In deze zaak, die voor het Gerechtshof Arnhem-Leeuwarden diende, betreft het een hoger beroep over de ontbinding van een pachtovereenkomst. De verpachter heeft gesteld dat de pachter de verpachte gronden onderverpacht heeft en deze niet persoonlijk in gebruik heeft gehad gedurende een aantal jaren. De zaak is ontstaan na de omschakeling van een melkveebedrijf naar akkerbouw, waarbij de verpachter beweert dat de pachter samenwerkte met derden, wat zou neerkomen op verboden onderverpachting. Het hof heeft in een eerder tussenarrest van 14 mei 2019 reeds een aantal feiten vastgesteld en de pachter de gelegenheid gegeven om tegenbewijs te leveren tegen het bewijsvermoeden dat de gronden zijn onderverpacht.
Tijdens de zitting heeft de verpachter zijn vordering verder onderbouwd met bewijsstukken, waaronder een gecombineerde opgave van de pachter voor het jaar 2016. De verpachter heeft betoogd dat de pachter in die periode samenwerkte met een derde partij, wat zou wijzen op onderverpachting. De pachter heeft dit betwist en aangevoerd dat hij de gronden zelf in gebruik had. Het hof heeft vastgesteld dat er voldoende aanwijzingen zijn dat de pachter de gronden niet zelf heeft bewerkt en dat er mogelijk sprake is van onderverpachting.

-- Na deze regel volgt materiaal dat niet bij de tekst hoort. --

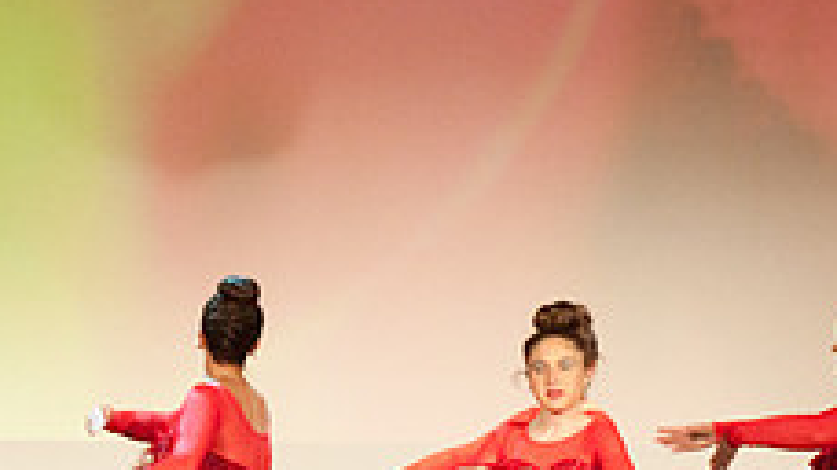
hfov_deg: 6.2
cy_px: 364
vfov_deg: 3.5
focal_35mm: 346
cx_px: 209
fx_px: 7675
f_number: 4
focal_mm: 130
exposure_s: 1/200
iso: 3200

Het hof heeft besloten dat de pachter de gelegenheid krijgt om tegenbewijs te leveren door getuigen. De getuigenverhoren zullen plaatsvinden onder leiding van een raadsheer-commissaris. Het hof heeft verder iedere beslissing aangehouden en zal later oordelen over de schadevergoeding op basis van artikel 6:104 BW, indien komt vast te staan dat de pachter de gronden heeft onderverpacht.